## Data for the task
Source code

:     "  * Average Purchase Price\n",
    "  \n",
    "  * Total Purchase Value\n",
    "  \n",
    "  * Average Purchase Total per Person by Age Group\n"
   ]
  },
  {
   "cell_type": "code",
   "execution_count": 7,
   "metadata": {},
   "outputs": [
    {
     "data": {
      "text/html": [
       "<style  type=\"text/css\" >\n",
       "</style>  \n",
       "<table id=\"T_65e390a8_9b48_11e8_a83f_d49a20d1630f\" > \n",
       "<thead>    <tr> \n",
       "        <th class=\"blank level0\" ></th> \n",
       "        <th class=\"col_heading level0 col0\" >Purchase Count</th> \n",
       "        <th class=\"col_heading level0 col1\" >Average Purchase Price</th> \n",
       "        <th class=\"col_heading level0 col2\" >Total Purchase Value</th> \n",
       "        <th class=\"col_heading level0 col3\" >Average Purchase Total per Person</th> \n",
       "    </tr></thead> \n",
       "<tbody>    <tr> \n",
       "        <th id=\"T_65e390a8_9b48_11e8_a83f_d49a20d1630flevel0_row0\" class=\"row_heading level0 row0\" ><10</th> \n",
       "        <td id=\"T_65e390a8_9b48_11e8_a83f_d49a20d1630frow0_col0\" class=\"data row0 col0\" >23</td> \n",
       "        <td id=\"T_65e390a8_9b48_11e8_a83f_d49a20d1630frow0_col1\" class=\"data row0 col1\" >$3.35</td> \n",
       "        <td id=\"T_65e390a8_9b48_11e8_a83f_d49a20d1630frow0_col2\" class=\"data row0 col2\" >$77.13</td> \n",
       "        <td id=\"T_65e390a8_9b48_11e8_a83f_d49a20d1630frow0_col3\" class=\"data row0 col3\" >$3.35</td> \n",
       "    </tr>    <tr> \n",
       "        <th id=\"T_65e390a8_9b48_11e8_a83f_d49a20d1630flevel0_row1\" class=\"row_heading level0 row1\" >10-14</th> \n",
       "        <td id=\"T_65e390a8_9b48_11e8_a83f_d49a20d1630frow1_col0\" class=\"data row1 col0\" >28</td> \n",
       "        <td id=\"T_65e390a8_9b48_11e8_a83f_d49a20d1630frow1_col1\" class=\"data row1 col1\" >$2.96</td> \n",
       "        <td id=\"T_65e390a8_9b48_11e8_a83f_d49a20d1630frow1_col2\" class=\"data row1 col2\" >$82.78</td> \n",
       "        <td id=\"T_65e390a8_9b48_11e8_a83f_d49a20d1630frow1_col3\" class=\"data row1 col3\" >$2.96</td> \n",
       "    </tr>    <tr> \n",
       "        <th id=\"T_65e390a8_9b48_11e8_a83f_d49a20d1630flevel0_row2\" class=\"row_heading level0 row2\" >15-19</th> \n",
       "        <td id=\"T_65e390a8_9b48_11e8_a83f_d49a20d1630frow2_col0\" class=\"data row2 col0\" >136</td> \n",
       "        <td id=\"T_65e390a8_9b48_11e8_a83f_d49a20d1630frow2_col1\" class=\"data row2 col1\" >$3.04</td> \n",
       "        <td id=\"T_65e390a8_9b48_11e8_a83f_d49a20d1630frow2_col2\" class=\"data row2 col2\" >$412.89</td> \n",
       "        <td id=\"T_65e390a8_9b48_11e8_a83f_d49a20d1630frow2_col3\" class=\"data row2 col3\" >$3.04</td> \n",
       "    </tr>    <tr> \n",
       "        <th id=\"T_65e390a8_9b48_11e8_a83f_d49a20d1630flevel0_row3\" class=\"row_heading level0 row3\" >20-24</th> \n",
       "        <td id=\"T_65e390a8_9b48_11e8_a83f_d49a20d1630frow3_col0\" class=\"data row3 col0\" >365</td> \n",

## Exercise instructions
Print the listing above in its entirety, with every line exact.

## Answer area
Source code

:     "  * Average Purchase Price\n",
    "  \n",
    "  * Total Purchase Value\n",
    "  \n",
    "  * Average Purchase Total per Person by Age Group\n"
   ]
  },
  {
   "cell_type": "code",
   "execution_count": 7,
   "metadata": {},
   "outputs": [
    {
     "data": {
      "text/html": [
       "<style  type=\"text/css\" >\n",
       "</style>  \n",
       "<table id=\"T_65e390a8_9b48_11e8_a83f_d49a20d1630f\" > \n",
       "<thead>    <tr> \n",
       "        <th class=\"blank level0\" ></th> \n",
       "        <th class=\"col_heading level0 col0\" >Purchase Count</th> \n",
       "        <th class=\"col_heading level0 col1\" >Average Purchase Price</th> \n",
       "        <th class=\"col_heading level0 col2\" >Total Purchase Value</th> \n",
       "        <th class=\"col_heading level0 col3\" >Average Purchase Total per Person</th> \n",
       "    </tr></thead> \n",
       "<tbody>    <tr> \n",
       "        <th id=\"T_65e390a8_9b48_11e8_a83f_d49a20d1630flevel0_row0\" class=\"row_heading level0 row0\" ><10</th> \n",
       "        <td id=\"T_65e390a8_9b48_11e8_a83f_d49a20d1630frow0_col0\" class=\"data row0 col0\" >23</td> \n",
       "        <td id=\"T_65e390a8_9b48_11e8_a83f_d49a20d1630frow0_col1\" class=\"data row0 col1\" >$3.35</td> \n",
       "        <td id=\"T_65e390a8_9b48_11e8_a83f_d49a20d1630frow0_col2\" class=\"data row0 col2\" >$77.13</td> \n",
       "        <td id=\"T_65e390a8_9b48_11e8_a83f_d49a20d1630frow0_col3\" class=\"data row0 col3\" >$3.35</td> \n",
       "    </tr>    <tr> \n",
       "        <th id=\"T_65e390a8_9b48_11e8_a83f_d49a20d1630flevel0_row1\" class=\"row_heading level0 row1\" >10-14</th> \n",
       "        <td id=\"T_65e390a8_9b48_11e8_a83f_d49a20d1630frow1_col0\" class=\"data row1 col0\" >28</td> \n",
       "        <td id=\"T_65e390a8_9b48_11e8_a83f_d49a20d1630frow1_col1\" class=\"data row1 col1\" >$2.96</td> \n",
       "        <td id=\"T_65e390a8_9b48_11e8_a83f_d49a20d1630frow1_col2\" class=\"data row1 col2\" >$82.78</td> \n",
       "        <td id=\"T_65e390a8_9b48_11e8_a83f_d49a20d1630frow1_col3\" class=\"data row1 col3\" >$2.96</td> \n",
       "    </tr>    <tr> \n",
       "        <th id=\"T_65e390a8_9b48_11e8_a83f_d49a20d1630flevel0_row2\" class=\"row_heading level0 row2\" >15-19</th> \n",
       "        <td id=\"T_65e390a8_9b48_11e8_a83f_d49a20d1630frow2_col0\" class=\"data row2 col0\" >136</td> \n",
       "        <td id=\"T_65e390a8_9b48_11e8_a83f_d49a20d1630frow2_col1\" class=\"data row2 col1\" >$3.04</td> \n",
       "        <td id=\"T_65e390a8_9b48_11e8_a83f_d49a20d1630frow2_col2\" class=\"data row2 col2\" >$412.89</td> \n",
       "        <td id=\"T_65e390a8_9b48_11e8_a83f_d49a20d1630frow2_col3\" class=\"data row2 col3\" >$3.04</td> \n",
       "    </tr>    <tr> \n",
       "        <th id=\"T_65e390a8_9b48_11e8_a83f_d49a20d1630flevel0_row3\" class=\"row_heading level0 row3\" >20-24</th> \n",
       "        <td id=\"T_65e390a8_9b48_11e8_a83f_d49a20d1630frow3_col0\" class=\"data row3 col0\" >365</td> \n",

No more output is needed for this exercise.